─── Available records

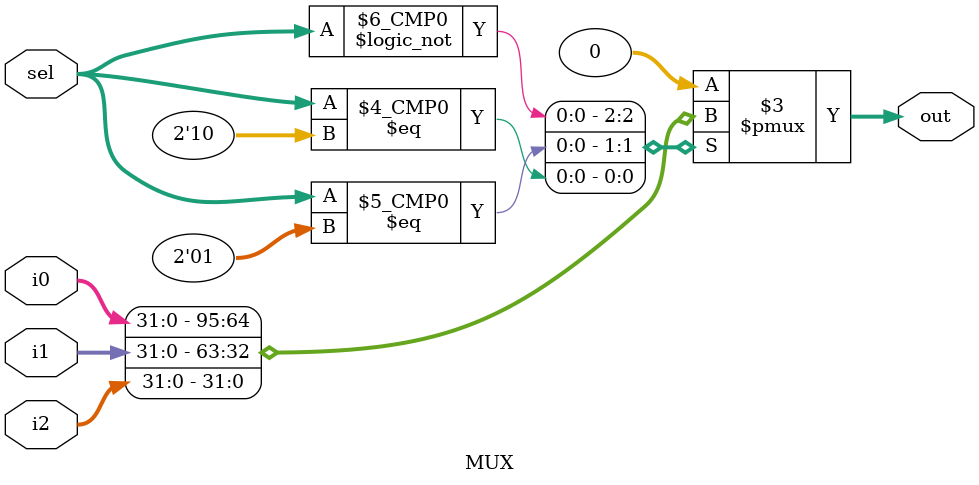
<source format=v>
module MUX
    #(parameter Width = 32)(
    input [Width-1:0] i0,i1,i2,
    input [1:0] sel,
    output reg[Width-1:0] out
    );
    always @(*)begin
        case(sel)
            2'b00:out=i0;
            2'b01:out=i1;
            2'b10:out=i2;
            default:out=0;   
        endcase        
    end
endmodule
</source>
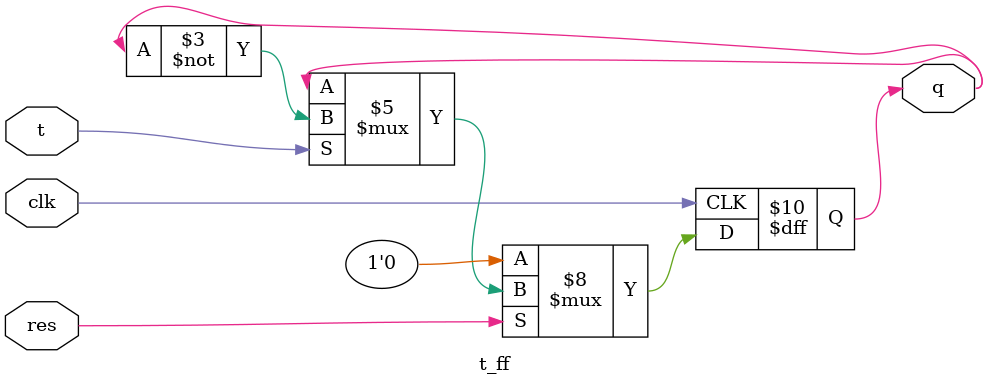
<source format=v>
`timescale 1ns / 1ps


module t_ff(input t,input res,input clk,output reg q);
always @(posedge clk)
if(!res)
q <= 0;
else
if(t)
q <= ~q;
else
q <= q;
endmodule

</source>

──────

== The problem ==
Identify the lines above that contain the word "Width", then copy them.

== Exercise output ==
    #(parameter Width = 32)(
    input [Width-1:0] i0,i1,i2,
    output reg[Width-1:0] out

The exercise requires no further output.